8.9: Getting more complex: gene regulation in eukaryotes

At this point, we will not take very much time to go into how gene expression in particular, and polypeptide synthesis in general differ between prokaryotes and eukaryotes except to point out a few of the major differences, some of which we will return to, but most will be relevant only in more specialized courses. The first and most obvious difference is the presence of a nucleus, a distinct domain within the eukaryotic cell that separates the cell’s genetic material, its DNA, from the cytoplasm. The barrier between nuclear interior and cytoplasm is known as the nuclear envelope (no such barrier exists in prokaryotic cells, the DNA is in direct contact with the cytoplasm.) The nuclear envelope consists of two lipid bilayer membranes punctuated by nuclear pores, macromolecular complexes (protein machines). While molecules of molecular weight less than ~40,000 daltons can generally pass through the nuclear pore, larger molecules must be actively transported, that is, in a process that is coupled to a thermodynamically favorable reaction, in this case the hydrolysis of guanosine triphosphate (GTP) rather than ATP. The movement of larger molecules into and out of the nucleus through nuclear pores is regulated by what are known as nuclear localization and nuclear export sequences, located withinin polypeptides. These are recognized by proteins (receptors) associated with the pore complex. A protein with an active nuclear localization sequence (NLS) will be found in the nucleus while a protein with an active nuclear exclusion sequence (NES) will be in the cytoplasm. By controlling NLS and NES activity a protein can come to accumulate in a regulated manner in either the nucleus or the cytoplasm. .As we will see later on the nuclear envelope breakdowns occurs during cell division (mitosis) in many but not all eukaryotes. Tears in the nuclear envelope have also been been found to occur when migrating cells trying to squeeze through small openings²⁴³. Once the integrity of the nuclear envelop is re-established, proteins with NLS and NES sequences move back to their appropriate location within the cell.

Aside from those within mitochondria and chloroplasts, the DNA molecules of eukaryotic cells are located within the nucleus.

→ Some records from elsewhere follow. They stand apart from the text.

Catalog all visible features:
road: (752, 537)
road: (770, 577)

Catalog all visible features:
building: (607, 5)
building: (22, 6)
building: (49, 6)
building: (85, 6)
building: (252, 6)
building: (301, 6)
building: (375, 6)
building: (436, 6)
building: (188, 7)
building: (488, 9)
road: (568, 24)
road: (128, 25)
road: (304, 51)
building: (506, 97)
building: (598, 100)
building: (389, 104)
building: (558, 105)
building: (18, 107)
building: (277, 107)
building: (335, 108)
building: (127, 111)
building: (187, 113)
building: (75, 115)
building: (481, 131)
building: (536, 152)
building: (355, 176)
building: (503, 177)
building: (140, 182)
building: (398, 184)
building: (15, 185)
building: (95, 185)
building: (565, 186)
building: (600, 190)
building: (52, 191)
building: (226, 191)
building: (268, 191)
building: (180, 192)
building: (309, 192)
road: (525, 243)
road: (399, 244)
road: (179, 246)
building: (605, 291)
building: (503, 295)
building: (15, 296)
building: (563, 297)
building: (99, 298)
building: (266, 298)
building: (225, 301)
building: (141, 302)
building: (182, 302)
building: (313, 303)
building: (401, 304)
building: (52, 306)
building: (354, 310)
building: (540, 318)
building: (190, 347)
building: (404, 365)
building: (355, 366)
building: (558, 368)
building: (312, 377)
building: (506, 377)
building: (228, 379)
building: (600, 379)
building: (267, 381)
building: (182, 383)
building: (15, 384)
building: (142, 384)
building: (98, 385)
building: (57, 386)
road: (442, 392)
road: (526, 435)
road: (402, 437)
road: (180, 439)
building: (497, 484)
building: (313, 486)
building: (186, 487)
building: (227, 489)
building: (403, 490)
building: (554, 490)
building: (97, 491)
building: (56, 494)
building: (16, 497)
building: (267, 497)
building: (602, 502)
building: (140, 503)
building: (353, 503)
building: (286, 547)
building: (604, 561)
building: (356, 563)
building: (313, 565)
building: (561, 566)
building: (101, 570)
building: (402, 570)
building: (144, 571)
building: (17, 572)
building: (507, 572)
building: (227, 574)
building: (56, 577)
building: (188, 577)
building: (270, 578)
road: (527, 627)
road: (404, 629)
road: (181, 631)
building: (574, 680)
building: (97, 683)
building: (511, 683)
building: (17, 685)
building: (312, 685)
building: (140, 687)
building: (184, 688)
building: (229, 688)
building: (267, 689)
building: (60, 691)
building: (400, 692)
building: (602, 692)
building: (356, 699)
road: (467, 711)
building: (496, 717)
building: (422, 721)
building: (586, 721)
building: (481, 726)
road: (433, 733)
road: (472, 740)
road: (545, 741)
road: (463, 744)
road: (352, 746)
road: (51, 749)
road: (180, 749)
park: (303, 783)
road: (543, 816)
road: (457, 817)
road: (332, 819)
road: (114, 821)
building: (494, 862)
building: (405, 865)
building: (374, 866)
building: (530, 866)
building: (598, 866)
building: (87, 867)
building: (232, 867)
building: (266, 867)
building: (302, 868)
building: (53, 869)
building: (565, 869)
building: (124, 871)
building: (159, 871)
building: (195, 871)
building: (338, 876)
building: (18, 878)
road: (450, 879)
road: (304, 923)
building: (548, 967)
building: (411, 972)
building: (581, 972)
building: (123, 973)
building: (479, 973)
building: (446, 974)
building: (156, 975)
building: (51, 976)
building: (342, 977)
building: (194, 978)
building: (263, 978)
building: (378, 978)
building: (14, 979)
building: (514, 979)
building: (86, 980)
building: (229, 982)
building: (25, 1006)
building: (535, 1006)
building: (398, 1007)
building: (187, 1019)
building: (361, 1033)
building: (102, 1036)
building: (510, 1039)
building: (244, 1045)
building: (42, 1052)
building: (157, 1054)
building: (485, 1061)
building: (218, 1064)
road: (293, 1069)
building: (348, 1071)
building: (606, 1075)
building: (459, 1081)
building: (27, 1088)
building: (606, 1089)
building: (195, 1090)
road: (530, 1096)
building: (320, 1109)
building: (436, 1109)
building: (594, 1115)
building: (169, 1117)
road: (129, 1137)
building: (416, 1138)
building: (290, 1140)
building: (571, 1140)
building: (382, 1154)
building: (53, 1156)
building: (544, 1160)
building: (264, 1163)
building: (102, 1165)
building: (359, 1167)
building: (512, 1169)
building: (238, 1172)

One difference between eukaryotic and bacterial genes is that the transcribed region of eukaryotic genes often contains what are known as intervening sequences or introns; introns involve sequences that do not encode a polypeptide. After an RNA is synthesized introns are removed enzymatically, resulting in a shorter mRNA. As a point of interest, which sequences are removed can be regulated, this can produce multiple different mRNAs from the same gene, mRNAs that encode somewhat (and often functionally) different polypeptides. In addition to removing introns, the mRNA is further modified (processed) at both its 5’ and 3’ ends. Only after RNA processing has occurred is the now “mature” mRNA exported out of the nucleus, through a nuclear pore, into the cytoplas where it can interact with ribosomes. One further difference from bacteria is that the interaction between a mature mRNA and the small ribosomal subunit involves the formation of a complex in which the 5’ and 3’ ends of the mRNA are brought together into a circle. The important point here is that unlike the situation in bacteria, where mRNA is synthesized into the cytoplasm and so can immediately interact with ribosomes and begin translation (even before the synthesis of the RNA is finished) transcription and translation are distinct processes in eukaryotes.This makes the generation of multiple, functionally distinct RNAs (through mRNA processing) from a single gene possible and leads to significantly greater complexity from only a relatively small increase in the number of genes.